Selected passage:
....................
Professor Lord Robert Winston arrived at Robinson on Wednsday evening to give the annual Keith Entwhistle Memorial Lecture to the Cambridge Veterinary Society.

The talk was untitled, and he warned the audience that it would be more of a “polemic” than a lecture, as he wanted to talk in Cambridge with something that had “no academic content at all”.

Robert Winston speaking to students after the lectureHelen Cahill

In the talk itself, he suggested that scientists now, more than ever before, have the responsibility to make it clear when they’re unsure about the negative effects of the technologies that are developed from their discoveries. Speaking about technological advances in Elizbethan times, he said “in the past, they knew where technology was taking them”. Today, given how fast progress is in these areas, he thinks that we would be hard-pressed to be as sure.

Demonstrating this point, he cited his worries about how air-travel could make it easier for infectious diseases to spread across continents and become uncontrollable.

With increasing nuclear waste disposal problems, foot and mouth, and global warming, he thinks that these are clear, recent examples of advances that we once thought of as umproblematic which have proved to be otherwise.

All represent part of “a growing crisis for technology”, as they are cases of when scientists have failed to regconise dangers, and ultimately became problematic due to scientist’s “failure to deal with the engagement with the public”.

“Every piece of human technology has an adverse side that we often forget” he explained. It is the responsibilty of scientists to prepare for those if they can. If they can’t, it then becomes about communicating issues effectively to the public, and not deluding people into thinking that all scientific progress is infallible.
....................
Data shown:

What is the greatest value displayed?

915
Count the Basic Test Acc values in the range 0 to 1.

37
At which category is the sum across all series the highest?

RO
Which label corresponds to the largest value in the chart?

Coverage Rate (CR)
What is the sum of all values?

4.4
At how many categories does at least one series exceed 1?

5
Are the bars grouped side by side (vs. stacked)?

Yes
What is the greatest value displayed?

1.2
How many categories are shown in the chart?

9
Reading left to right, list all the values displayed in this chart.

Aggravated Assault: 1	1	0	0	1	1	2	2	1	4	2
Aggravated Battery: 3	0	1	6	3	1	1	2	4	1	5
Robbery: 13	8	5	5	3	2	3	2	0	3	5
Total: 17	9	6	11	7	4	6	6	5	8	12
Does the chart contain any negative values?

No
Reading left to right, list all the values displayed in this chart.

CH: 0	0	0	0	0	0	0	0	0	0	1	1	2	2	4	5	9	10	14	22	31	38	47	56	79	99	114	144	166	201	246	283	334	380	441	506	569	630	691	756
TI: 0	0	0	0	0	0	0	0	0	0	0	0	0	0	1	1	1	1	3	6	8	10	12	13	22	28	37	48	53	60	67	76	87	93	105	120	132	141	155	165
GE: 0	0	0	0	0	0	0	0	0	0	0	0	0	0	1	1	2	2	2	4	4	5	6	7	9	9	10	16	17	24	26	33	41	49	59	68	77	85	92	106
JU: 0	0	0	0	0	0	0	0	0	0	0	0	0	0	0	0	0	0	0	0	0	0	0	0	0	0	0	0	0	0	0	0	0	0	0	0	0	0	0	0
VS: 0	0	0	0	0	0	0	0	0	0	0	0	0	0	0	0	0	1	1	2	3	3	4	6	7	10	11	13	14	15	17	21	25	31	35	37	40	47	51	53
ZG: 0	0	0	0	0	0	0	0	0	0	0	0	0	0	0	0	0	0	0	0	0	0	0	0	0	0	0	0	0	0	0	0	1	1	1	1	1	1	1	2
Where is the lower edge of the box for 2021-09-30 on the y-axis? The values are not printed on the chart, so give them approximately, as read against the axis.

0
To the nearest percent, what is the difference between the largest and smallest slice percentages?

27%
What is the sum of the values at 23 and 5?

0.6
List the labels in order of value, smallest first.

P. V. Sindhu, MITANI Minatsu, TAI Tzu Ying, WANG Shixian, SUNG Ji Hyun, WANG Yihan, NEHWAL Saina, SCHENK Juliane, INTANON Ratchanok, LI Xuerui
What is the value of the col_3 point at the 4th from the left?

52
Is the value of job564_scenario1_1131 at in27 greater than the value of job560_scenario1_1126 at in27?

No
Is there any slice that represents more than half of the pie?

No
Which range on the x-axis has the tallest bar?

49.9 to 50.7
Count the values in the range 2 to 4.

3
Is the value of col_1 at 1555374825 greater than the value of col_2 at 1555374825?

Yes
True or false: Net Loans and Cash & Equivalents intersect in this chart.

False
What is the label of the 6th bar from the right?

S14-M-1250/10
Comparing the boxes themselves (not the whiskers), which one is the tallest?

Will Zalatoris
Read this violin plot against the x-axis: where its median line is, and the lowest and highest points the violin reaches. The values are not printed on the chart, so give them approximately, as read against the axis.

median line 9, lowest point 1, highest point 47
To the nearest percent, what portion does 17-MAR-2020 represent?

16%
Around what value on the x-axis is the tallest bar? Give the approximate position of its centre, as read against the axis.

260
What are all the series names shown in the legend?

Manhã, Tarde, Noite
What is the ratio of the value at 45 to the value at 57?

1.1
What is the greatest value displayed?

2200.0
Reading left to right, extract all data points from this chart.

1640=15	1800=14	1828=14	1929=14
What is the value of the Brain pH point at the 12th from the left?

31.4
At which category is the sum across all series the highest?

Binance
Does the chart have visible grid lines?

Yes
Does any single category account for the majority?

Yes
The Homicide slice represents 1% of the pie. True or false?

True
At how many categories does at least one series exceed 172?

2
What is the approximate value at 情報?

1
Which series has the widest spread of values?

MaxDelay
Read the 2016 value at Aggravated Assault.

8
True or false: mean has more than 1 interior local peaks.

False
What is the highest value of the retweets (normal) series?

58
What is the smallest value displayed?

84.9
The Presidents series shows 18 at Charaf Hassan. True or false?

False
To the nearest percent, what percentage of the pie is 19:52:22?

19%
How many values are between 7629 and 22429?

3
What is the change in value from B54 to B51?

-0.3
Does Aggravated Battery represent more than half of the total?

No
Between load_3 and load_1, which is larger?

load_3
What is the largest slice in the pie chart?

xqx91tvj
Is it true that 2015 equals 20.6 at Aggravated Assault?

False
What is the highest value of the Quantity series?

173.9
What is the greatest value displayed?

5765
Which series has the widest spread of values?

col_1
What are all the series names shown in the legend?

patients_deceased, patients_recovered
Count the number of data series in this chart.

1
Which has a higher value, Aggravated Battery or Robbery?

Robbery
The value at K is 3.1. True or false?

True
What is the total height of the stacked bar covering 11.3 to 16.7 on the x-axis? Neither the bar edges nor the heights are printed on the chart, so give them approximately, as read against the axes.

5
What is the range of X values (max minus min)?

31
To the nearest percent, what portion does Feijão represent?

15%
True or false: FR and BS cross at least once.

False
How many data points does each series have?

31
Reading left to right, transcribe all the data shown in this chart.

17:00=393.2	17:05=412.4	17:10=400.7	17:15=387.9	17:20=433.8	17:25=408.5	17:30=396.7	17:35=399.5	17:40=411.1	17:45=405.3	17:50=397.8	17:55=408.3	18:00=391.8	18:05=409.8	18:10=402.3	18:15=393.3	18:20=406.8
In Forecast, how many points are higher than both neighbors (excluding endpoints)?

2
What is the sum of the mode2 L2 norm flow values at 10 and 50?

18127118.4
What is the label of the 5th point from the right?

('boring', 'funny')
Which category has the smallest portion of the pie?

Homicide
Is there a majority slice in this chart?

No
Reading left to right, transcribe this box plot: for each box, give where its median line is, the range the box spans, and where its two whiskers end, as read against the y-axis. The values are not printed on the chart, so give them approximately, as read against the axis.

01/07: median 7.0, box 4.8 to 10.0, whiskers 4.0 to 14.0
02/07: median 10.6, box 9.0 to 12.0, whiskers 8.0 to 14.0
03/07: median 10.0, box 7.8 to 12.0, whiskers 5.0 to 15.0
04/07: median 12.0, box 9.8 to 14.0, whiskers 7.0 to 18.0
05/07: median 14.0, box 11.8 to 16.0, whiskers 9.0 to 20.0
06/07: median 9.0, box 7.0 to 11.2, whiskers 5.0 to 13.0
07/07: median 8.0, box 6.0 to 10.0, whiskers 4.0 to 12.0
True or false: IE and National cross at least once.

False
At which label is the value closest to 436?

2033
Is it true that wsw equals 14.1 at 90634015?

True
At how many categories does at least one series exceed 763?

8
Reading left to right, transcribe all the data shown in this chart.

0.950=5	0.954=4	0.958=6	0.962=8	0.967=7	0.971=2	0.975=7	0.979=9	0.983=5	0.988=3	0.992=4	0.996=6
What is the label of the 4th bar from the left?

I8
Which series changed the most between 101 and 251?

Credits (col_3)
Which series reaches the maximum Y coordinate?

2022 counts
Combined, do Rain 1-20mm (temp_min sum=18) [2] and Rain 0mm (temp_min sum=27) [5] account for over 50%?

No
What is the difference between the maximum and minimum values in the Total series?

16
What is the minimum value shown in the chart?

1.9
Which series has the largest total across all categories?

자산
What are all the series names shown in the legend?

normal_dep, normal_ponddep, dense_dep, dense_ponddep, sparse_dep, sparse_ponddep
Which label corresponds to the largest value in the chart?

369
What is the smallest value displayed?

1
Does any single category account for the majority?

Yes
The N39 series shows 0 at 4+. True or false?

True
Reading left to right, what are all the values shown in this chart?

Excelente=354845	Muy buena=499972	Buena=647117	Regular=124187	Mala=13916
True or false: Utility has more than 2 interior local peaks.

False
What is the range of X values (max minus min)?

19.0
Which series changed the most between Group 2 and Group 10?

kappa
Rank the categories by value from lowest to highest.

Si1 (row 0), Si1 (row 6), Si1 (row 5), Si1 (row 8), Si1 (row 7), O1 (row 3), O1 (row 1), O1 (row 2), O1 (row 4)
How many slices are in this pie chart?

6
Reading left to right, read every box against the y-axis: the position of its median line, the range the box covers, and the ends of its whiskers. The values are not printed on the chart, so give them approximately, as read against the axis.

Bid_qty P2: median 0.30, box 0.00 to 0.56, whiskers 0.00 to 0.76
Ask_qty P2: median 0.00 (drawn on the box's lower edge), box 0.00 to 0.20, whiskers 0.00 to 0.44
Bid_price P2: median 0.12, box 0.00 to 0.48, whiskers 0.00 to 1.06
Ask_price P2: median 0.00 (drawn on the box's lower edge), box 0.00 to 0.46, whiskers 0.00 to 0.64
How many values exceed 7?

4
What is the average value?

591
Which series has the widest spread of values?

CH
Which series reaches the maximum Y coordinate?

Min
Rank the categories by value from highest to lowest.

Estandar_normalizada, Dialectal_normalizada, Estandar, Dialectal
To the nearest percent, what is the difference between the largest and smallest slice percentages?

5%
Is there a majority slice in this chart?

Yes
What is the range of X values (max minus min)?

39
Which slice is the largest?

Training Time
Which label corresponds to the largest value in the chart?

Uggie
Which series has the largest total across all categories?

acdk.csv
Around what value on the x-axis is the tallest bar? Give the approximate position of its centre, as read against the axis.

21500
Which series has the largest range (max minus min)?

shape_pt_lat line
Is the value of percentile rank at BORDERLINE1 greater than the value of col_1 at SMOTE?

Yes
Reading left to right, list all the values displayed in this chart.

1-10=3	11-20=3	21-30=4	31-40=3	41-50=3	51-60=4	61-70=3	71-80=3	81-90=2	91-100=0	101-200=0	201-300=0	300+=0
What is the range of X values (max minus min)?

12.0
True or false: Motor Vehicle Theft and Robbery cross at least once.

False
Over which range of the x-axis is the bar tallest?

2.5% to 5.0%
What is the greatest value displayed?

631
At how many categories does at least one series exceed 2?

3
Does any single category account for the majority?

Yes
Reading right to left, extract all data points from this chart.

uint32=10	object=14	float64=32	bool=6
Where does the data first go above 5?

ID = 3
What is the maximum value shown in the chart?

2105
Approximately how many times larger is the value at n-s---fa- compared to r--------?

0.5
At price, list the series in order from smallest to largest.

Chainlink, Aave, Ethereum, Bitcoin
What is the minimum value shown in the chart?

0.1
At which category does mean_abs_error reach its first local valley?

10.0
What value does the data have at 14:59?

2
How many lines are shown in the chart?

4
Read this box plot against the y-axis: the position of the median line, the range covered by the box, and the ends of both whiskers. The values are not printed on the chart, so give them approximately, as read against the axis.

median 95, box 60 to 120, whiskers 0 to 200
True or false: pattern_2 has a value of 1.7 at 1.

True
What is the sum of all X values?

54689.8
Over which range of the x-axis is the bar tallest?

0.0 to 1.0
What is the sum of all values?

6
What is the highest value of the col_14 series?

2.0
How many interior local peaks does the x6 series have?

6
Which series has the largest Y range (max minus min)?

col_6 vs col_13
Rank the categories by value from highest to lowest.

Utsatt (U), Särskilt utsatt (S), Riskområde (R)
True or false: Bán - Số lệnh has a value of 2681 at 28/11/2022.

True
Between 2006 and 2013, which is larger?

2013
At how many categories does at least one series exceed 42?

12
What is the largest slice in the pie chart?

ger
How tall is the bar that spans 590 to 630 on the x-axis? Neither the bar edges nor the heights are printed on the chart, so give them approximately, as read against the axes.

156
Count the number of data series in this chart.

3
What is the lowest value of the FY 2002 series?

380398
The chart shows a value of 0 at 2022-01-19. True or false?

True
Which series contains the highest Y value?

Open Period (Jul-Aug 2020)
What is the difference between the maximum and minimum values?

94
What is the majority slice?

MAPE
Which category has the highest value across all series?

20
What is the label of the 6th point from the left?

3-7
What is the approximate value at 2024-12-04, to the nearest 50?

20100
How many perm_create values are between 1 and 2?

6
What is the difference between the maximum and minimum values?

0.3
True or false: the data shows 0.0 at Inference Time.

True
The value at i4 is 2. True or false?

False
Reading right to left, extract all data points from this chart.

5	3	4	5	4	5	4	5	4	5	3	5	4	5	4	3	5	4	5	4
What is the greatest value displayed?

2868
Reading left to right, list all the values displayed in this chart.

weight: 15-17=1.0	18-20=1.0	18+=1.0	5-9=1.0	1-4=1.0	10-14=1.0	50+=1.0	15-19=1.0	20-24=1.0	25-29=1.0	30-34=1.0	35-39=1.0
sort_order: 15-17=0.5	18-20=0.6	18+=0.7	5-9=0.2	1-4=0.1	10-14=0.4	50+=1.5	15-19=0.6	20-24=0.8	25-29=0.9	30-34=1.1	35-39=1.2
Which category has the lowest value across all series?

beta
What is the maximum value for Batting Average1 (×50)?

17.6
....................
Work instruction: In the report on Robert Winston's talk at Robinson, which society was the lecture given to? The listing isn't needed for this.

Exercise response: The Cambridge Veterinary Society.